Intan Anggraeni (28 tahun) wanita asal Kecamatan Blimbing, Kota Malang, melaporkan pasangannya berjulukan Rey di Mapolresta Malang Kota, Rabu (8/4). Ia merasa ditipu oleh Rey karena terlapor mengaku seorang laki-laki, namun usai pernikahan rupanya diketahui seorang wanita.
Intan dan keluarganya melaporkan Rey atas dugaan pemalsuan dokumen.
Kasat Reskrim Polresta Malang Kota, AKP Rahmad Aji Prabowo, membenarkan adanya laporan tersebut.
Pihaknya telah menerima laporan tersebut dan tetap melakukan pendalaman.
"Benar, laporan sudah kami terima. Saat ini kasus sedang kami dalami lebih lanjut," kata Rahmad saat dihubungi.
Berikut kronologinya :
14 Februari 2026
Mulanya, Intan berkenalan dan berjumpa dengan Rey pada awal Februari 2026 di salah satu kafe di Kota Batu. Dari pertemuan itu, keduanya memutuskan bercintaan pada tanggal 14 Februari 2026.
Selama menjalin hubungan, Intan tidak meletakkan berprasangka kepada Rey, karena langkah bicara dan penampilan terlapor cukup meyakinkan sebagai seorang pria.

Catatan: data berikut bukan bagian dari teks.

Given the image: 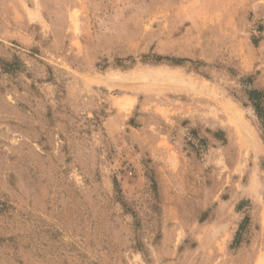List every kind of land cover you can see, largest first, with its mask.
<instances>
[{
  "label": "rangeland",
  "instance_id": "rangeland-1",
  "mask_svg": "<svg viewBox=\"0 0 264 264\" xmlns=\"http://www.w3.org/2000/svg\"><path fill=\"white\" fill-rule=\"evenodd\" d=\"M251 88L264 0H0V264H264Z\"/></svg>",
  "mask_w": 264,
  "mask_h": 264
},
{
  "label": "trees",
  "instance_id": "trees-1",
  "mask_svg": "<svg viewBox=\"0 0 264 264\" xmlns=\"http://www.w3.org/2000/svg\"><path fill=\"white\" fill-rule=\"evenodd\" d=\"M149 58V60L152 62H162L163 60H169L175 64L181 63V59L179 58L168 57L157 53L152 54ZM248 98L251 101V104L264 127V90L251 88L248 90Z\"/></svg>",
  "mask_w": 264,
  "mask_h": 264
}]
</instances>
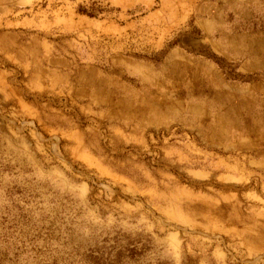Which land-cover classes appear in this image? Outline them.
I'll return each mask as SVG.
<instances>
[{"label":"rangeland","instance_id":"rangeland-1","mask_svg":"<svg viewBox=\"0 0 264 264\" xmlns=\"http://www.w3.org/2000/svg\"><path fill=\"white\" fill-rule=\"evenodd\" d=\"M0 264H264V0H0Z\"/></svg>","mask_w":264,"mask_h":264}]
</instances>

"Kenalnya awal Februari, terus mulai pacaran tanggal 14 Februari. Dia ngaku cowok, dan selama ini kelakuannya juga seperti laki-laki asli," ucap Intan.
3 April 2026
Setelah menjalin hubungan, keduanya akhirnya memutuskan untuk menikah siri. Namun, saat prosesi pernikahan berlangsung, terlapor tidak menghadirkan keluarganya sama sekali.
"Waktu nikah, dia nggak bawa keluarganya. Alasannya waktu itu lantaran ada family nan meninggal, jadi pernikahannya dilakukan secara siri. Tapi setelah dicek rupanya tidak ada nan meninggal bumi sama sekali," katanya.
Setelah menjalani kehidupan rumah tangga, akhirnya kedok Rey terbongkar saat malam pertama bahwa rupanya dia seorang wanita.
"Tahunya pas malam pertama. Setelah saya tahu dia rupanya wanita, saya langsung nangis dan lapor ke orang tua," ujarnya.
8 April 2026
Akhirnya, Intan dan pihak family melaporkan Rey ke Mapolresta Malang Kota dengan dugaan pemalsuan dokumen.
"Saat ini kita melaporkan salah satunya pemalsuan dokumen. Dokumen ini digunakan untuk menikahi Saudari Intan," ujar pihak family korban, Eko NS.